(Records from a collection)
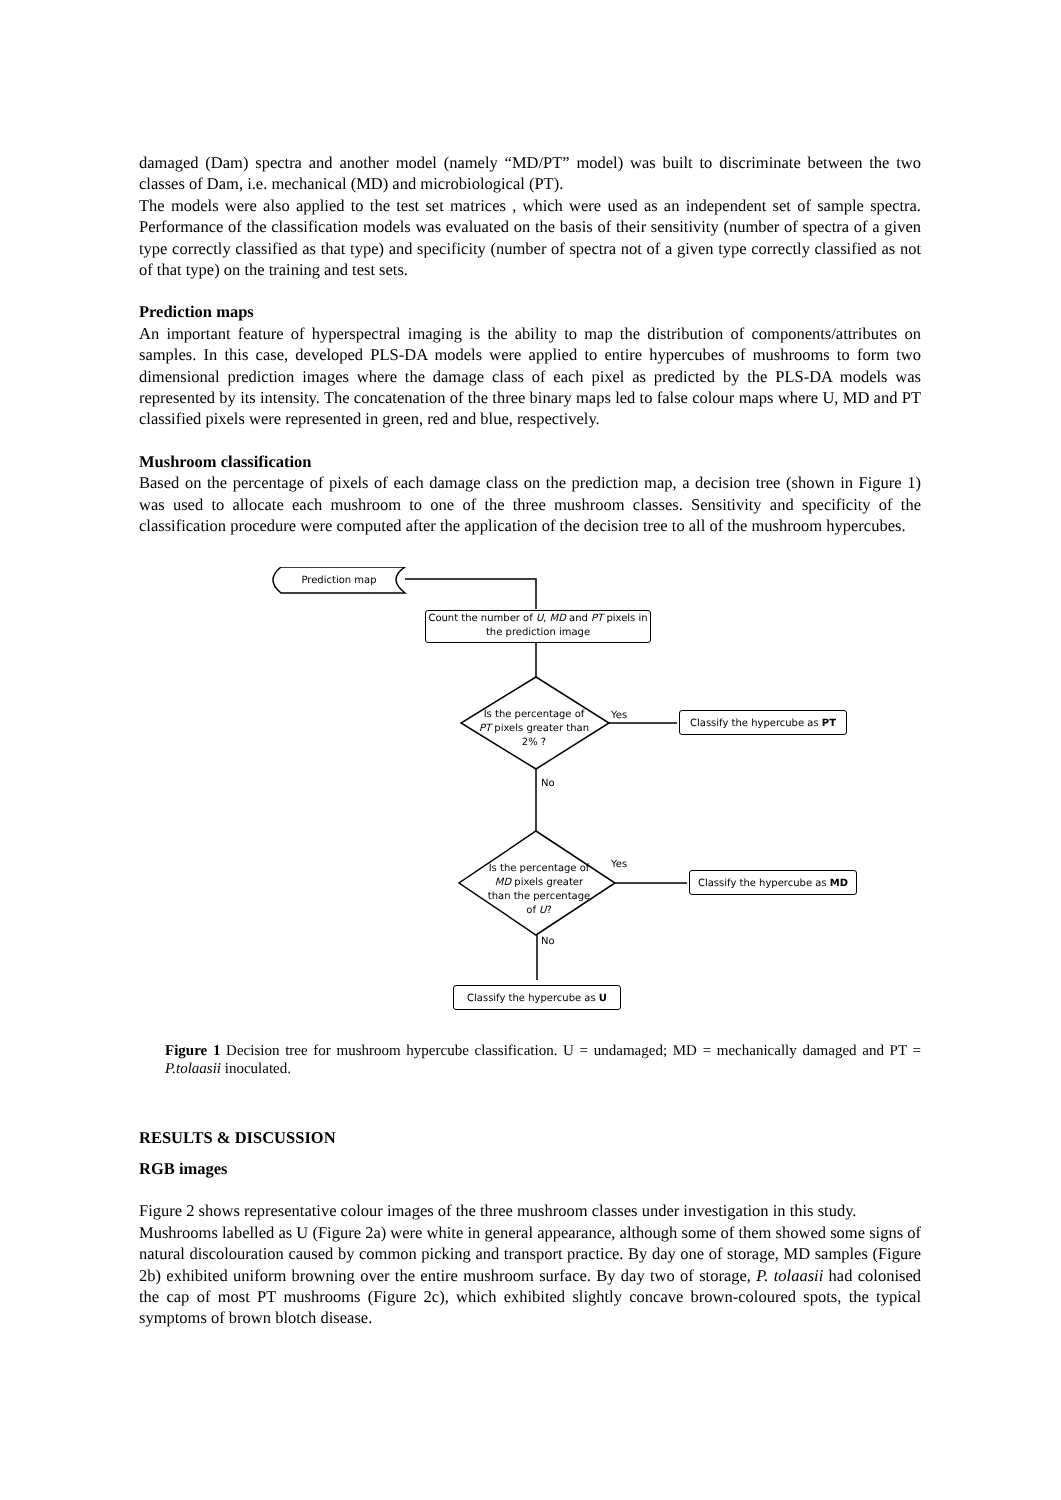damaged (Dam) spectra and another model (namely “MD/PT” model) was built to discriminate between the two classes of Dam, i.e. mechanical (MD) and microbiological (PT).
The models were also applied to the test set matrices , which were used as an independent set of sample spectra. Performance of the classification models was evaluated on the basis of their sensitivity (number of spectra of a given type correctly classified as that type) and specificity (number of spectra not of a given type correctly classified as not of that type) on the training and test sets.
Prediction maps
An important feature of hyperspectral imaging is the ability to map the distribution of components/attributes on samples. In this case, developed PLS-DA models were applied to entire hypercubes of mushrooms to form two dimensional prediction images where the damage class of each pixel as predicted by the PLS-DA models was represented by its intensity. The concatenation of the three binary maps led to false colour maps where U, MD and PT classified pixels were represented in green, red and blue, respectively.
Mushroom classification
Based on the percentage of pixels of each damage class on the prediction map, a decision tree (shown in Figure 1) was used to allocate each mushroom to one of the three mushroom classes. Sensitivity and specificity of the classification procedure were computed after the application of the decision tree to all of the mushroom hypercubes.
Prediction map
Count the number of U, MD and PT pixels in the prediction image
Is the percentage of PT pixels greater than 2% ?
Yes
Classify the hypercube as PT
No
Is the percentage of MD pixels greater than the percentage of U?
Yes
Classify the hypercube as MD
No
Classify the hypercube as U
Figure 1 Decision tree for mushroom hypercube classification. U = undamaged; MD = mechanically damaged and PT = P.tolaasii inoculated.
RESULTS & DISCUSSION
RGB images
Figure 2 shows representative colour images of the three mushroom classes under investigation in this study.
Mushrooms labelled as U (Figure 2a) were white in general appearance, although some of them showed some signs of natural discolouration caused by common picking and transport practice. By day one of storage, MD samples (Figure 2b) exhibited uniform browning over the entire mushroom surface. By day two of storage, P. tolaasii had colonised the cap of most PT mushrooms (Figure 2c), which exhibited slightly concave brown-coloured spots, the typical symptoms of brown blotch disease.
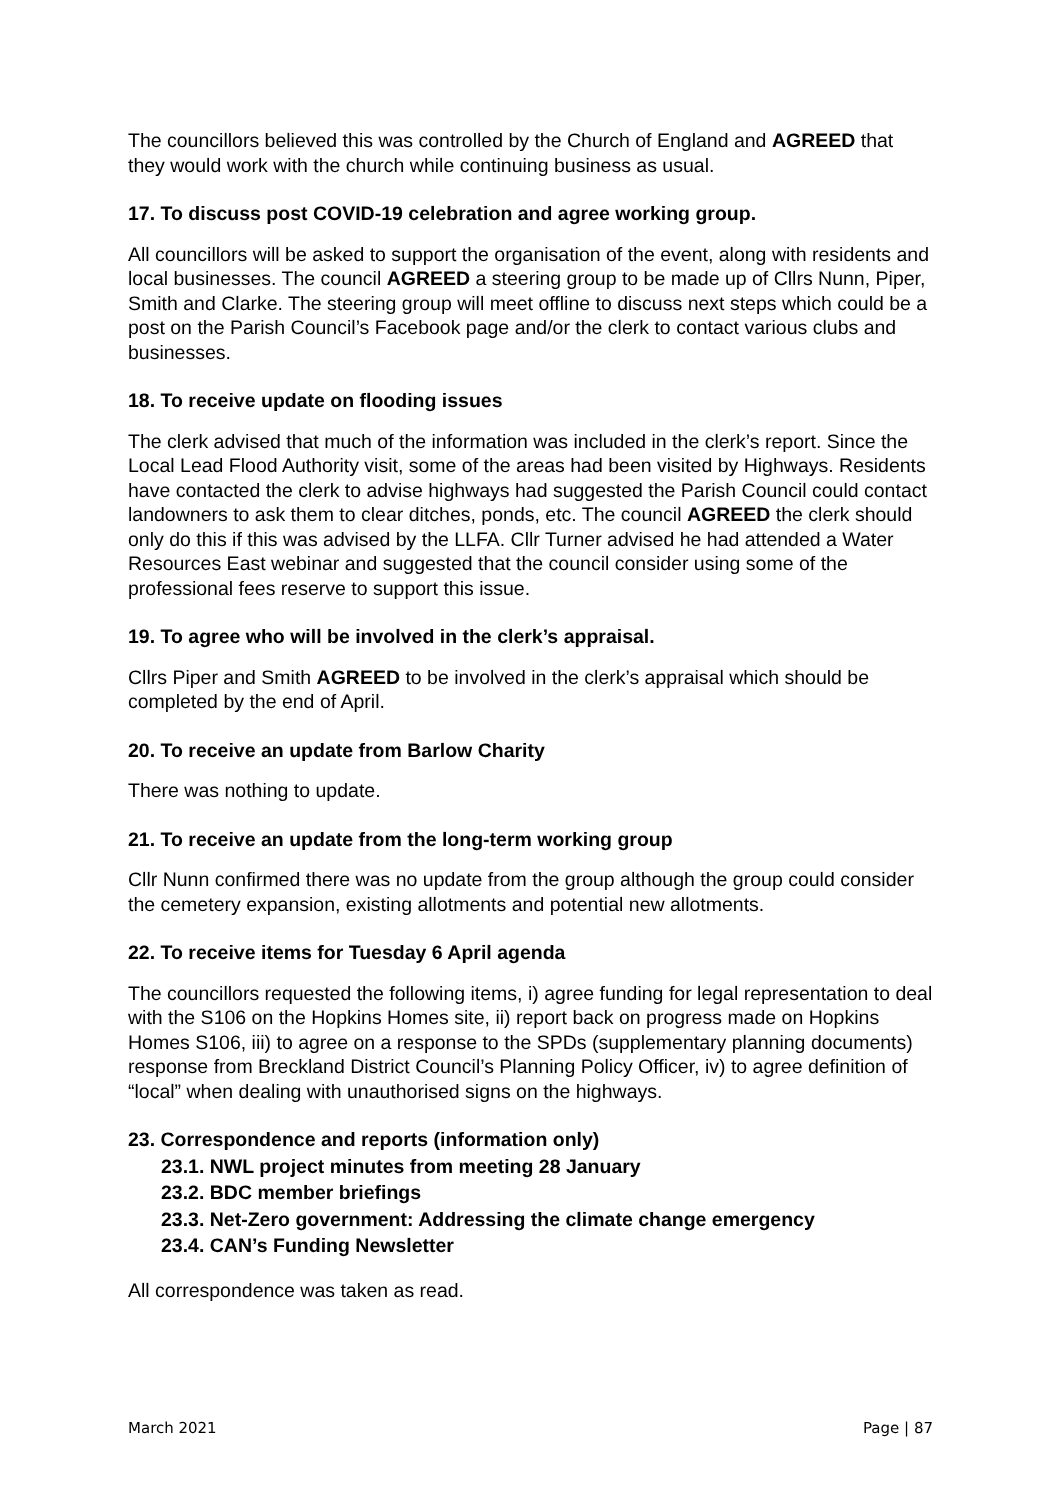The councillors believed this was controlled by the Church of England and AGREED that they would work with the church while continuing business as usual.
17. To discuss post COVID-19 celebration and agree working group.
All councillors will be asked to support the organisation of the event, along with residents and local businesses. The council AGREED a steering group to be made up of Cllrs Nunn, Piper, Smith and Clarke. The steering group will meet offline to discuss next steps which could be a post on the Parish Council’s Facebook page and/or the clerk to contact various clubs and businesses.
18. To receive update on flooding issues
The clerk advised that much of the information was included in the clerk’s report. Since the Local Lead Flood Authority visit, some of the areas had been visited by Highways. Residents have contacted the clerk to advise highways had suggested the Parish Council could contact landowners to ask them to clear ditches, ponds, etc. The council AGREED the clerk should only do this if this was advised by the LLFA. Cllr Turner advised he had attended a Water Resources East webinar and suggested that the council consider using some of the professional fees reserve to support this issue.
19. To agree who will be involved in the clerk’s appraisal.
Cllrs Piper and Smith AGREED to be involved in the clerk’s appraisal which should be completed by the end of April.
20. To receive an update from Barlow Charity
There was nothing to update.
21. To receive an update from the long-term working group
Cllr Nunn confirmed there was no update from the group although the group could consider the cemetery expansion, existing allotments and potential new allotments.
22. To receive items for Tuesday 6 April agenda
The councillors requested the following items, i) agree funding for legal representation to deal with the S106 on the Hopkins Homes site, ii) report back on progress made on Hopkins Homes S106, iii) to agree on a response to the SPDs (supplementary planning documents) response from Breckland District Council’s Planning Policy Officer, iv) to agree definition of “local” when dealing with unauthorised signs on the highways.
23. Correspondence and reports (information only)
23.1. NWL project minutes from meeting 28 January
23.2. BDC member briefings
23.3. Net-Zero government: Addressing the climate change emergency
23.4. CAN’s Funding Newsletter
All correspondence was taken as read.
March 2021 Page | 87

◆ **EXERCISE AIM**
All of the data must be given again exactly, without the pictures.

◆ **ANSWER SECTION**
damaged (Dam) spectra and another model (namely “MD/PT” model) was built to discriminate between the two classes of Dam, i.e. mechanical (MD) and microbiological (PT).
The models were also applied to the test set matrices , which were used as an independent set of sample spectra. Performance of the classification models was evaluated on the basis of their sensitivity (number of spectra of a given type correctly classified as that type) and specificity (number of spectra not of a given type correctly classified as not of that type) on the training and test sets.
Prediction maps
An important feature of hyperspectral imaging is the ability to map the distribution of components/attributes on samples. In this case, developed PLS-DA models were applied to entire hypercubes of mushrooms to form two dimensional prediction images where the damage class of each pixel as predicted by the PLS-DA models was represented by its intensity. The concatenation of the three binary maps led to false colour maps where U, MD and PT classified pixels were represented in green, red and blue, respectively.
Mushroom classification
Based on the percentage of pixels of each damage class on the prediction map, a decision tree (shown in Figure 1) was used to allocate each mushroom to one of the three mushroom classes. Sensitivity and specificity of the classification procedure were computed after the application of the decision tree to all of the mushroom hypercubes.
Prediction map
Count the number of U, MD and PT pixels in the prediction image
Is the percentage of PT pixels greater than 2% ?
Yes
Classify the hypercube as PT
No
Is the percentage of MD pixels greater than the percentage of U?
Yes
Classify the hypercube as MD
No
Classify the hypercube as U
Figure 1 Decision tree for mushroom hypercube classification. U = undamaged; MD = mechanically damaged and PT = P.tolaasii inoculated.
RESULTS & DISCUSSION
RGB images
Figure 2 shows representative colour images of the three mushroom classes under investigation in this study.
Mushrooms labelled as U (Figure 2a) were white in general appearance, although some of them showed some signs of natural discolouration caused by common picking and transport practice. By day one of storage, MD samples (Figure 2b) exhibited uniform browning over the entire mushroom surface. By day two of storage, P. tolaasii had colonised the cap of most PT mushrooms (Figure 2c), which exhibited slightly concave brown-coloured spots, the typical symptoms of brown blotch disease.
The councillors believed this was controlled by the Church of England and AGREED that they would work with the church while continuing business as usual.
17. To discuss post COVID-19 celebration and agree working group.
All councillors will be asked to support the organisation of the event, along with residents and local businesses. The council AGREED a steering group to be made up of Cllrs Nunn, Piper, Smith and Clarke. The steering group will meet offline to discuss next steps which could be a post on the Parish Council’s Facebook page and/or the clerk to contact various clubs and businesses.
18. To receive update on flooding issues
The clerk advised that much of the information was included in the clerk’s report. Since the Local Lead Flood Authority visit, some of the areas had been visited by Highways. Residents have contacted the clerk to advise highways had suggested the Parish Council could contact landowners to ask them to clear ditches, ponds, etc. The council AGREED the clerk should only do this if this was advised by the LLFA. Cllr Turner advised he had attended a Water Resources East webinar and suggested that the council consider using some of the professional fees reserve to support this issue.
19. To agree who will be involved in the clerk’s appraisal.
Cllrs Piper and Smith AGREED to be involved in the clerk’s appraisal which should be completed by the end of April.
20. To receive an update from Barlow Charity
There was nothing to update.
21. To receive an update from the long-term working group
Cllr Nunn confirmed there was no update from the group although the group could consider the cemetery expansion, existing allotments and potential new allotments.
22. To receive items for Tuesday 6 April agenda
The councillors requested the following items, i) agree funding for legal representation to deal with the S106 on the Hopkins Homes site, ii) report back on progress made on Hopkins Homes S106, iii) to agree on a response to the SPDs (supplementary planning documents) response from Breckland District Council’s Planning Policy Officer, iv) to agree definition of “local” when dealing with unauthorised signs on the highways.
23. Correspondence and reports (information only)
23.1. NWL project minutes from meeting 28 January
23.2. BDC member briefings
23.3. Net-Zero government: Addressing the climate change emergency
23.4. CAN’s Funding Newsletter
All correspondence was taken as read.
March 2021 Page | 87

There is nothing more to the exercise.